* [Source extract]
________________________________________

Today King World News is featuring a piece by a man whose recently released masterpiece has been praised around the world, and also recognized as some of the most unique work in the gold market. Below is the latest exclusive KWN piece by Ronald-Peter Stoeferle of Incrementum AG out of Liechtenstein.
By Ronald-Peter Stoeferle, Incrementum AG Liechtenstein
November 11 (King World News) – The Unseen Consequences of Zero-Interest-Rate Policy – Short-term vs. long-term effects of economic policies
In a dynamic economy, an action not only triggers just one effect, but always an entire series of different consequences. While the cause of the first effect is easily recognizable, the other effects often occur only later and no such recognition occurs. Frédéric Bastiat described this phenomenon in 1850 in his ground-breaking essay “What Is Seen and What is Not Seen”:
In the economic sphere, an act, a habit, an institution, a law produces not only one effect, but a series of effects. Of these effects, the first alone is immediate; it appears simultaneously with its cause; it is seen. The other effects emerge only subsequently; they are not seen; we are fortunate if we foresee them …
There is only one difference between a bad economist and a good one: the bad economist confines himself to the visible effect; the good economist takes into account both the effect that can be seen and those effects that must be foreseen. Yet this difference is tremendous; for it is almost always the case that when the immediate consequence is favorable, the later consequences are disastrous, and vice versa. Hence it follows that the bad economist pursues a small present good that will be followed by a great evil, while the good economist pursues a great good to come, at the risk of a small present evil.

________________________________________

* [Dataset section]
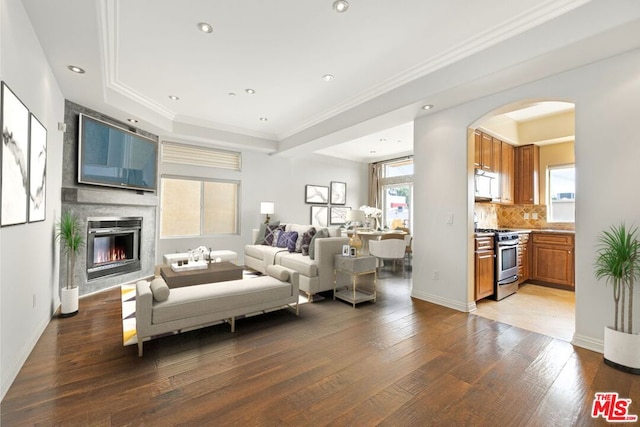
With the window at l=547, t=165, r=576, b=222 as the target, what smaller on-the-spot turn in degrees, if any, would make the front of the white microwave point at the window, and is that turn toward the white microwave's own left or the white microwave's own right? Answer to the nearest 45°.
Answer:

________________________________________

* [Task list]
1. According to the essay extract, in what year did Frédéric Bastiat describe the phenomenon of seen and unseen effects?
2. Reproduce the passage of the essay extract from "Today King World" to "out of Liechtenstein.".
The material that comes after the essay extract is separate from it.

* [Task-by-task outputs]
1. 1850.

2.
Today King World News is featuring a piece by a man whose recently released masterpiece has been praised around the world, and also recognized as some of the most unique work in the gold market. Below is the latest exclusive KWN piece by Ronald-Peter Stoeferle of Incrementum AG out of Liechtenstein.